::: Provided text :::
However, existing ZIF sockets have experienced limited applicability to certain processor designs. For instance, many circuit designs are conditioned on PGA chips being arranged in a closely packed manner with respect to one another. For instance, at least one conventional socket uses an actuation lever located along one side of the socket and is moved in the same direction as the direction of relative movement between the cover and base housing. For instance, the lever is moved forward along the side of the socket to drive the cover forward and visa versa. However, as components decrease in size and are located closer to one another, space constraints no longer permitted the lever to be located along the side of the socket. Thus, it is desirable to minimize the width of sockets holding the PGA chips.
::: Record set :::
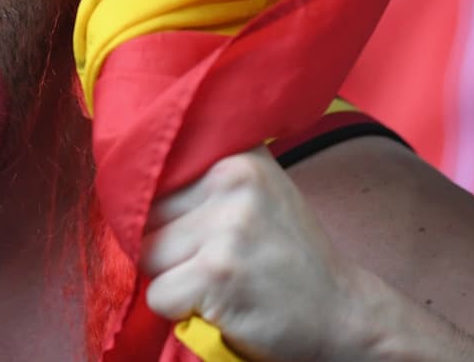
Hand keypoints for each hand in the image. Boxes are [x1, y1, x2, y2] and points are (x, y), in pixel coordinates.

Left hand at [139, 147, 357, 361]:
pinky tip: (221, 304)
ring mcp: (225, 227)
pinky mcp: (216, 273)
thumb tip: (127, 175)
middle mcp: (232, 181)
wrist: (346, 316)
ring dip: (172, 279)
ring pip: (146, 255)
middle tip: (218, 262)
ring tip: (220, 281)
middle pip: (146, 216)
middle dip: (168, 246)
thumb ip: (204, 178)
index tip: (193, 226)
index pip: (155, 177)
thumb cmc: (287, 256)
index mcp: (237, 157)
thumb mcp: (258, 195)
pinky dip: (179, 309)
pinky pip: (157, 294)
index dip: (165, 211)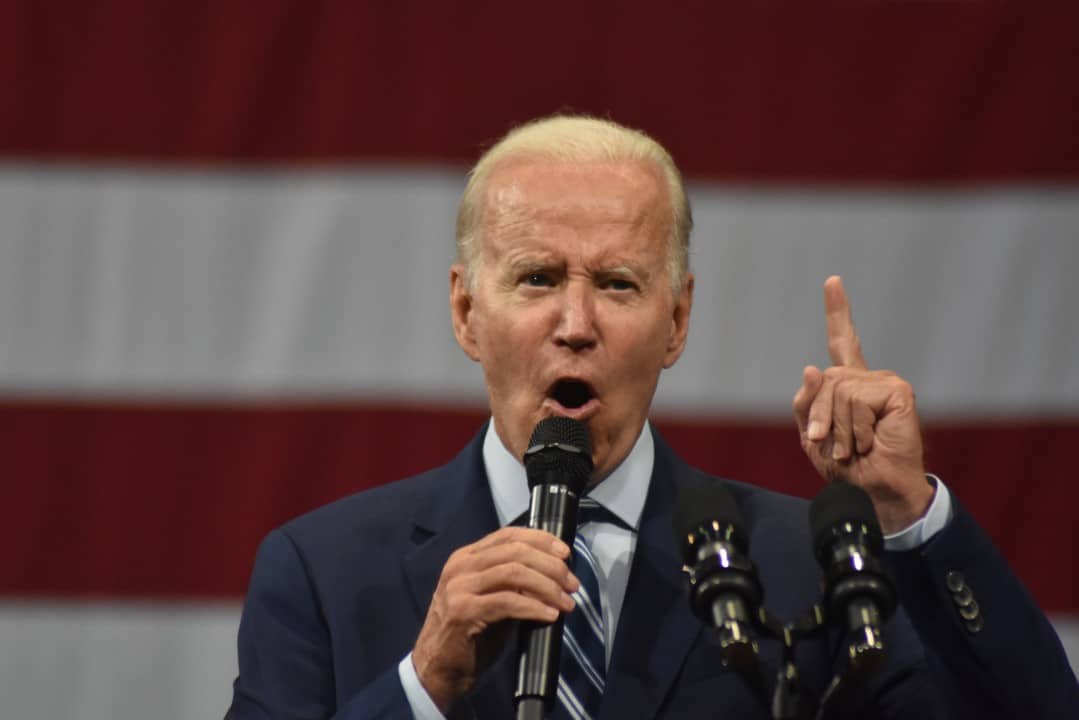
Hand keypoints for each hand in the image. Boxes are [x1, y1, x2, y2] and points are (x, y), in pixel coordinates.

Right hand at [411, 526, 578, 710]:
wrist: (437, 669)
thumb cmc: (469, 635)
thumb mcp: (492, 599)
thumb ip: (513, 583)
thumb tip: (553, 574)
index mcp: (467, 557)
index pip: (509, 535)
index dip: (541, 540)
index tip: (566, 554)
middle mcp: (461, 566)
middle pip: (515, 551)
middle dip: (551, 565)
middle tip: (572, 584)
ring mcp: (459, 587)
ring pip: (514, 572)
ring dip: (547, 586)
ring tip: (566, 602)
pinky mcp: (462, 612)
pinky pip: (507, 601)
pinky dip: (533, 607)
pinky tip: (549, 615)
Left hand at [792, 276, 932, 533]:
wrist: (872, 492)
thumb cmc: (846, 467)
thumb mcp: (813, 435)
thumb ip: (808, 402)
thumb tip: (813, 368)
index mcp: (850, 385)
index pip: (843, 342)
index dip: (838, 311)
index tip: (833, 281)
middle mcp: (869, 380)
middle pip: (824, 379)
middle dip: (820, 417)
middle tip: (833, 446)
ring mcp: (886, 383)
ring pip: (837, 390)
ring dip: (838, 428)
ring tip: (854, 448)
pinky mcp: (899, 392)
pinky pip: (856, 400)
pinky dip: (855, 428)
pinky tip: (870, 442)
:::
- _Exercise aim_
Extend the passage on ZIF sockets, starting right after its final sentence. These entries were drawn from a source separate from the passage on ZIF sockets.

- _Task response_
Also, as chip technology evolves, the number of pins on a single chip increases. The socket achieves a separate electrical contact with each pin on a chip and thus the number of electrical contacts to be maintained by a socket is increased. As the pin/contact count increases, the force required to electrically engage the chip and socket similarly increases. Conventional sockets focus significant actuation forces on small areas on the cover and housing. As the actuation forces increase, various socket designs experience more faults as the housing and cover are unable to withstand the increased loads. Conventional sockets for high pin count PGA chips do not spread actuation forces over the entire housing/cover.

A need remains for an improved socket. It is an object of the preferred embodiments of the present invention to meet this and other needs that will become apparent from the following description, drawings and claims.

BRIEF SUMMARY OF THE INVENTION

In accordance with at least one preferred embodiment, a socket is provided for an electronic package. The socket includes a cover and base housing that are slidably engaged with one another. The cover and base housing are moveable between open and closed positions along a socket longitudinal axis. The socket further includes an actuation member configured to move the cover when the actuation member is rotated about a rotational axis. The actuation member is aligned such that the rotational axis of the actuation member is parallel to the socket longitudinal axis along which the cover and base housing move relative to one another. The actuation member drives the cover along the longitudinal axis between open and closed positions when the actuation member is rotated about the rotational axis.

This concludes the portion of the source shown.